Supplied data START

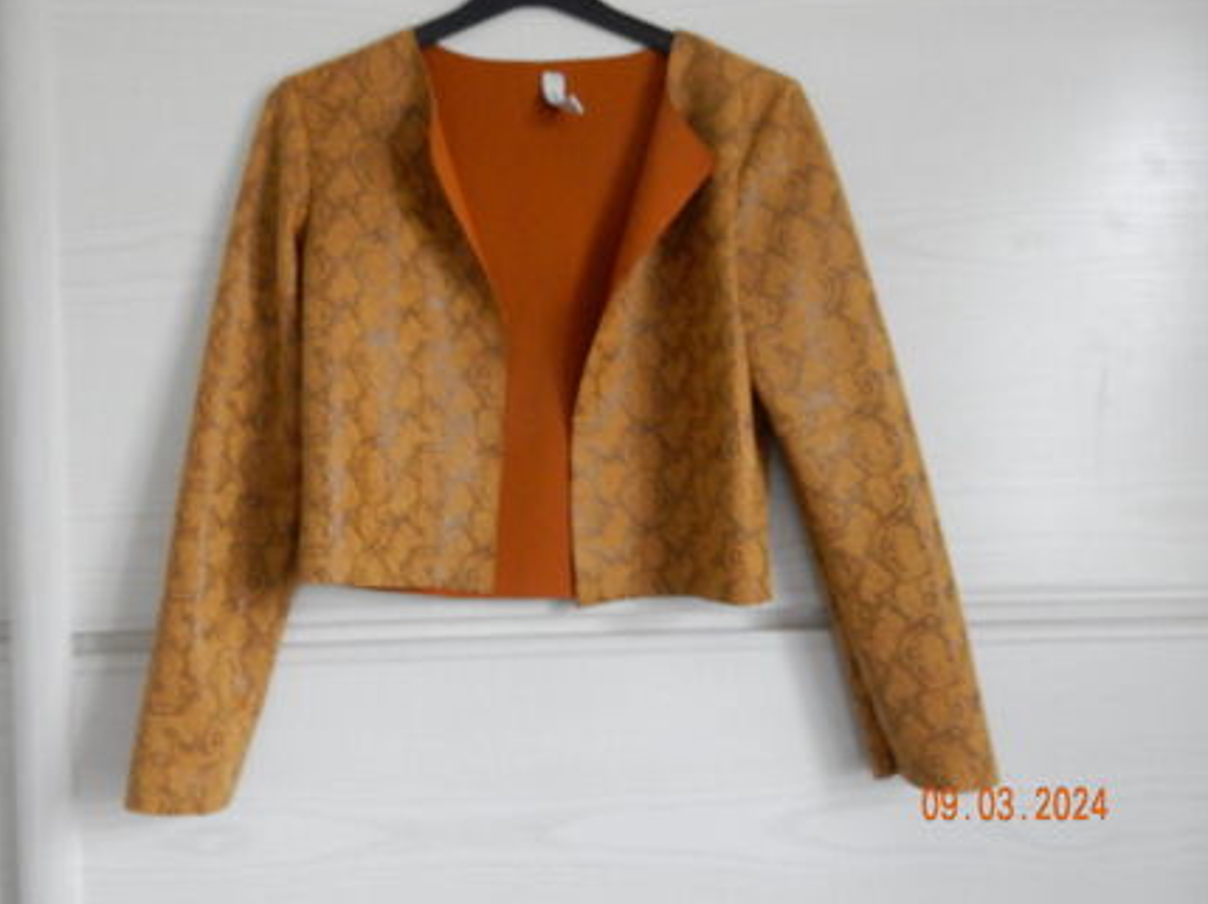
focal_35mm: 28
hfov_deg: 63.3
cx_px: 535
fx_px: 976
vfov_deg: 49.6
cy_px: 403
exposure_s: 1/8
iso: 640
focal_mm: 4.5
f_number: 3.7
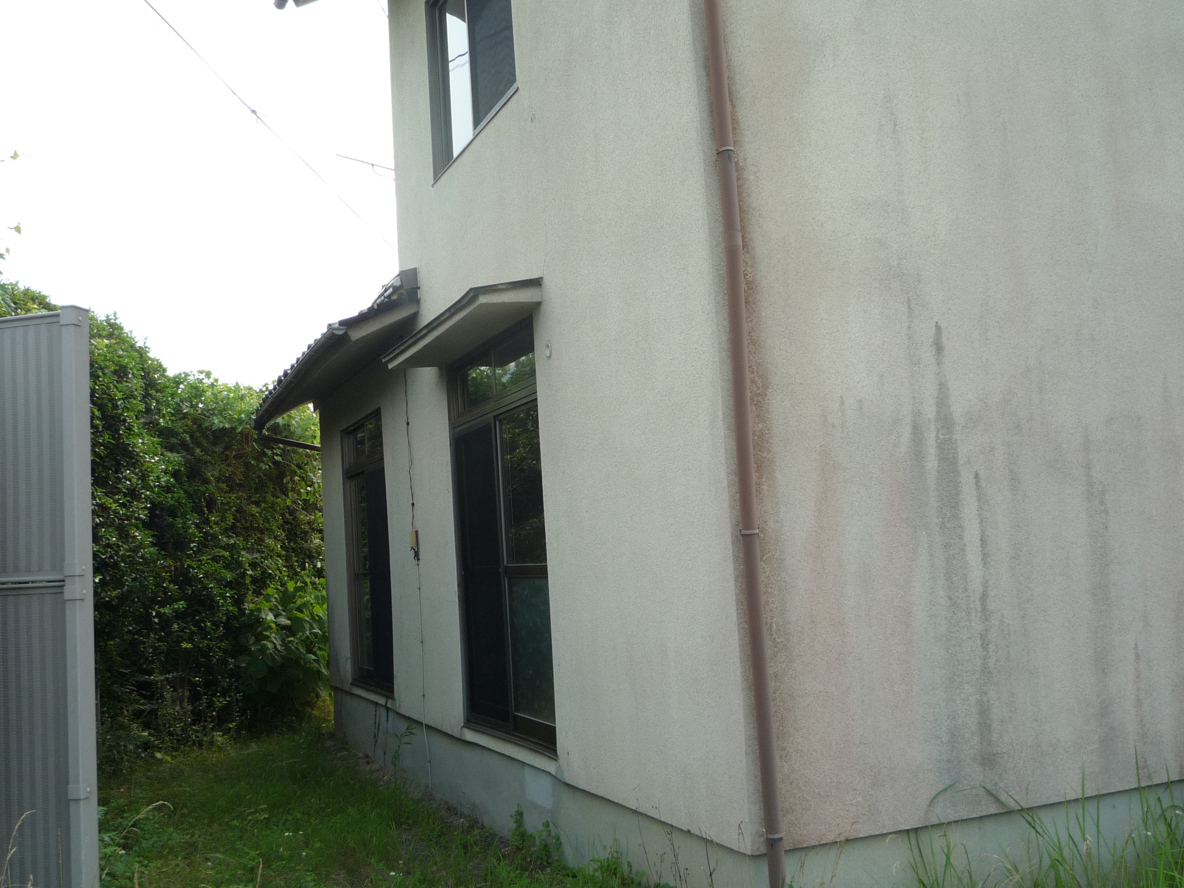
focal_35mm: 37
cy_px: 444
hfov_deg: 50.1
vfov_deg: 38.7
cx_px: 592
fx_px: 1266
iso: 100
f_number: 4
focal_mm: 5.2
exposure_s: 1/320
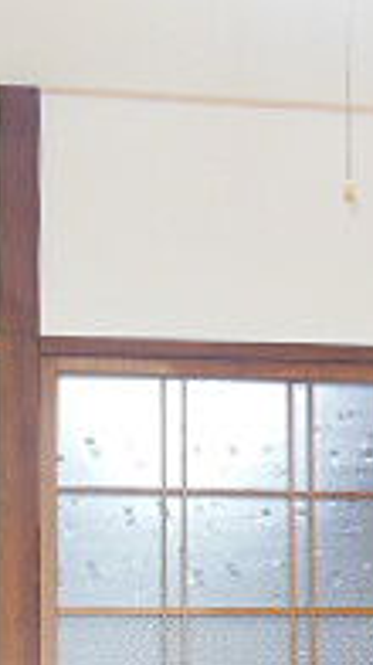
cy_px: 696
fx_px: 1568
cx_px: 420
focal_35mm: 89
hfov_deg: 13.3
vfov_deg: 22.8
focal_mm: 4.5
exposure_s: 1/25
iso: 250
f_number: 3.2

Supplied data END

• **Requirement**: The pictures stay out of the copy. Set down the entries above precisely.

• **Exercise output**:
focal_35mm: 28
hfov_deg: 63.3
cx_px: 535
fx_px: 976
vfov_deg: 49.6
cy_px: 403
exposure_s: 1/8
iso: 640
focal_mm: 4.5
f_number: 3.7
focal_35mm: 37
cy_px: 444
hfov_deg: 50.1
vfov_deg: 38.7
cx_px: 592
fx_px: 1266
iso: 100
f_number: 4
focal_mm: 5.2
exposure_s: 1/320
cy_px: 696
fx_px: 1568
cx_px: 420
focal_35mm: 89
hfov_deg: 13.3
vfov_deg: 22.8
focal_mm: 4.5
exposure_s: 1/25
iso: 250
f_number: 3.2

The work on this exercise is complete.